I had been hearing, and mostly ignoring, rave reviews of Turntable for months when I finally decided to give it a spin. Going into this little experiment all I knew about Turntable was that it was a 'social music discovery platform.' And since that jargon explains very little, I was pretty much going into it blind.
If any of your Facebook friends are already on Turntable.fm (pretty likely) then you can join too. Upon signing in you are given the choice to create a room, go to a random room or search through the existing rooms. Not really knowing what any of this meant – I selected random. And down the rabbit hole I went!

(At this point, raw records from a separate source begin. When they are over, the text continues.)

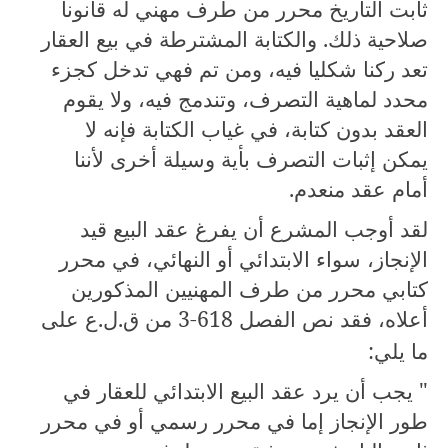
ثابت التاريخ محرر من طرف مهني له قانونا
صلاحية ذلك. والكتابة المشترطة في بيع العقار
تعد ركنا شكليا فيه، ومن تم فهي تدخل كجزء
محدد لماهية التصرف، وتندمج فيه، ولا يقوم
العقد بدون كتابة، في غياب الكتابة فإنه لا
يمكن إثبات التصرف بأية وسيلة أخرى لأننا
أمام عقد منعدم.
لقد أوجب المشرع أن يفرغ عقد البيع قيد
الإنجاز، سواء الابتدائي أو النهائي، في محرر
كتابي محرر من طرف المهنيين المذكورين
أعلاه، فقد نص الفصل
3-618
من ق.ل.ع على
ما يلي:
" يجب أن يرد عقد البيع الابتدائي للعقار في
طور الإنجاز إما في محرر رسمي أو في محرر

What I saw was very random indeed:
It looked like a video game or some sort of South Park/anime mixer. It took me a few minutes to get my bearings but it's actually pretty simple. Everyone is given a ridiculous avatar and thrown in a room together. Five people are on stage, taking turns picking out songs for the group. Everyone who is not on stage is waiting their turn in the audience. Every time someone puts a song on you can declare it either "lame" or "awesome" - or as I often did, not do anything (you can also get the songs you like on iTunes, Spotify or a number of other music sites). Get enough "lames" and you get booted offstage but get enough "awesomes" and you get...to pick another avatar. Eventually you can earn enough points get a superhero suit or a coveted gorilla avatar. How bout that?!
There is also a chat box on the lower right hand side of the screen that lets you talk to everyone in the room. This fascinated me. I hadn't chatted online with someone I didn't know in about fifteen years (keep in mind that in the early to mid 1990s nobody really saw chat rooms as creepy, or at least no one told me). It amazed me that anyone would want to take part in this chat, but they did. The volume, and topics, of chat varied from room to room but there was a constant stream every time I logged in.
The chat was mostly friendly until one guy broke a particular room's rules and stayed on the stage too long. This really set people off. Cries of "Hes cheating" and "OUT WITH THE HACKER" came from users 'DJ H Frizzle' and 'ItsFrost' respectively. Tough guy alert!
Perhaps not surprisingly some people are taking Turntable a bit too seriously. There is a competitive aspect to it. I couldn't care less about earning a cooler avatar (though the one I started with was pretty ridiculous) but I genuinely wanted to impress my fellow roomates with my song selections. This is a clever little trick to get users to engage and it might just work.
Turntable.fm maybe an ingenious combination of music player, social platform and video game. It might also be a total waste of time. It was hard to tell.
I would also be interested to learn how often users take the extra step of actually purchasing the songs they hear on Turntable. And how exactly does this website intend to make any money? It's probably just a matter of time before ads or subscription fees pop up - usually the kiss of death for new sites like Turntable.
The bottom line is I think it's safe to say that it will not have any sort of revolutionary effect on the way I consume music. Of course that doesn't mean that you won't find it fun. Or that I won't be going back for more.
Have you checked out Turntable? Sound like your idea of a good time? Let us know by leaving us a comment below.
UPDATE: Turntable.fm has struck deals with ASCAP and BMI, two of the biggest music publishing companies in the U.S. as reported on The Next Web.